**Текст документа**.
------------------------------------------------------------------------

– А, по-моему, – сказал я, – большой ошибкой было снять великого князя с поста главнокомандующего. Россия боготворит его. В трудное время нельзя лишать армию любимого военачальника.
– Не боись, родимый. Коли сняли, стало быть, так надо. Так надо, стало быть.
Распутин встал и заходил взад-вперед по комнате, что-то бормоча. Вдруг он остановился, подскочил ко мне и схватил меня за руку. Глаза его странно блестели.
– Пойдем со мной к цыганам, – попросил он. – Пойдешь – все тебе расскажу, все как на духу.
Я согласился было, но тут зазвонил телефон. Распутина вызвали в Царское Село. Поход к цыганам отменялся. Распутин глянул разочарованно. Я воспользовался моментом и пригласил его в ближайший вечер к нам на Мойку.
«Старец» давно уж хотел познакомиться с моей женой. Думая, что она в Петербурге, а родители мои в Крыму, онпринял приглашение. На самом деле Ирина тоже была в Крыму. Я, однако, рассчитывал, что он согласится охотнее, если понадеется ее увидеть.
Несколько дней спустя с позиций вернулись наконец Дмитрий с Пуришкевичем, и решено было, что позову я Распутина прийти на Мойку вечером 29 декабря.
«Старец» согласился при условии, что я заеду за ним и потом отвезу его обратно домой. Велел он мне подняться по черной лестнице. Привратника, сказал, предупредит, что в полночь уедет к другу.
С изумленьем и ужасом я увидел, как он сам облегчал и упрощал нам все дело.
ГЛАВА 23
1916 (Продолжение)
Подвал на Мойке – Ночь 29-го декабря
В Петербурге я был тогда один и жил вместе с шурьями своими во дворце у великого князя Александра. Весь почти день 29 декабря я готовился к назначенным на другой день экзаменам. В перерыве поехал на Мойку сделать необходимые распоряжения.
Распутина я собирался принять в полуподвальных апартаментах, которые для того отделывал. Аркады разделили подвальную залу на две части. В большей была устроена столовая. В меньшей винтовая лесенка, о которой писал уже, уводила в квартиру мою в бельэтаж. На полпути имелся выход на двор. В столовую с низким сводчатым потолком свет проникал в два мелких оконца на уровне тротуара, выходивших на набережную. Стены и пол в помещении сложены были из серого камня. Чтобы не вызвать у Распутина подозрений видом голого погреба, пришлось украсить комнату и придать ей жилой облик.
Когда прибыл я, мастера стелили ковры и вешали портьеры. В нишах в стене уже поставили китайские красные фарфоровые вазы. Из кладовой принесли выбранную мной мебель: резные деревянные стулья, обтянутые старой кожей, массивные дубовые кресла с высокими спинками, столики, обтянутые старинным сукном, костяные кубки и множество красивых безделушек. До сих пор я в подробностях помню обстановку столовой. Шкаф-поставец, к примеру, был эбеновый с инкрустацией и множеством внутри зеркалец, бронзовых столбиков, потайных ящичков. На шкафу стояло распятие из горного хрусталя в серебряной филиграни работы замечательного итальянского мастера XVI века. Камин из красного гранита увенчивали позолоченные чаши, тарелки ренессансной майолики и статуэтки из слоновой кости. На полу лежал персидский ковер, а в углу у шкафа с зеркальцами и ящичками – шкура белого медведя.

------------------------------------------------------------------------

**Имеющиеся данные**.
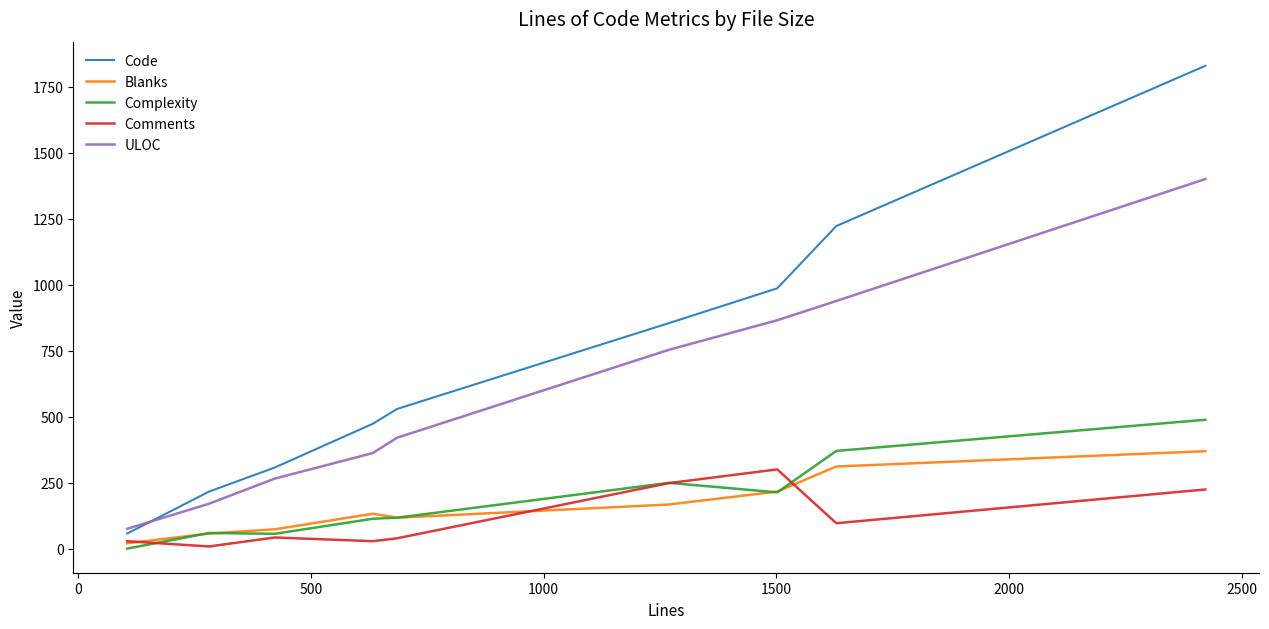

Which series has the largest total across all categories?

Code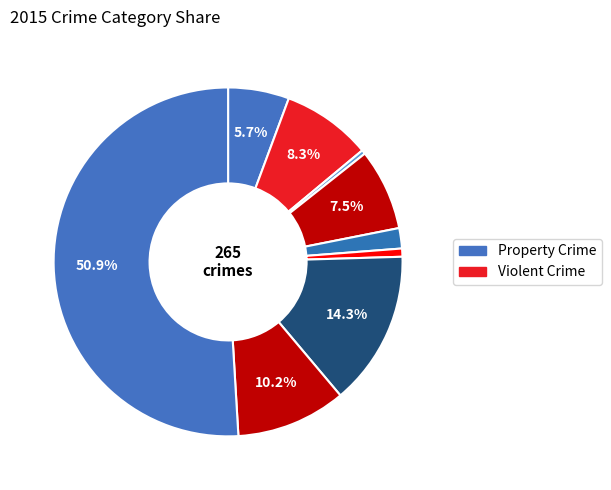

How many slices are in this pie chart?

9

------------------------------------------------------------------------

**Что нужно сделать**.
Перепишите слово в слово кусок текста о Распутине: от слов «Распутин встал и» до слов «нам на Мойку.» включительно.

**Ожидаемый ответ**.
Распутин встал и заходил взад-вперед по комнате, что-то бормоча. Вдруг он остановился, подскочил ко мне и схватил меня за руку. Глаза его странно блестели.
– Пойдем со мной к цыганам, – попросил он. – Пойдешь – все тебе расскажу, все как на духу.
Я согласился было, но тут зазвонил телефон. Распутина вызвали в Царское Село. Поход к цыганам отменялся. Распутин глянул разочарованно. Я воспользовался моментом и пригласил его в ближайший вечер к нам на Мойку.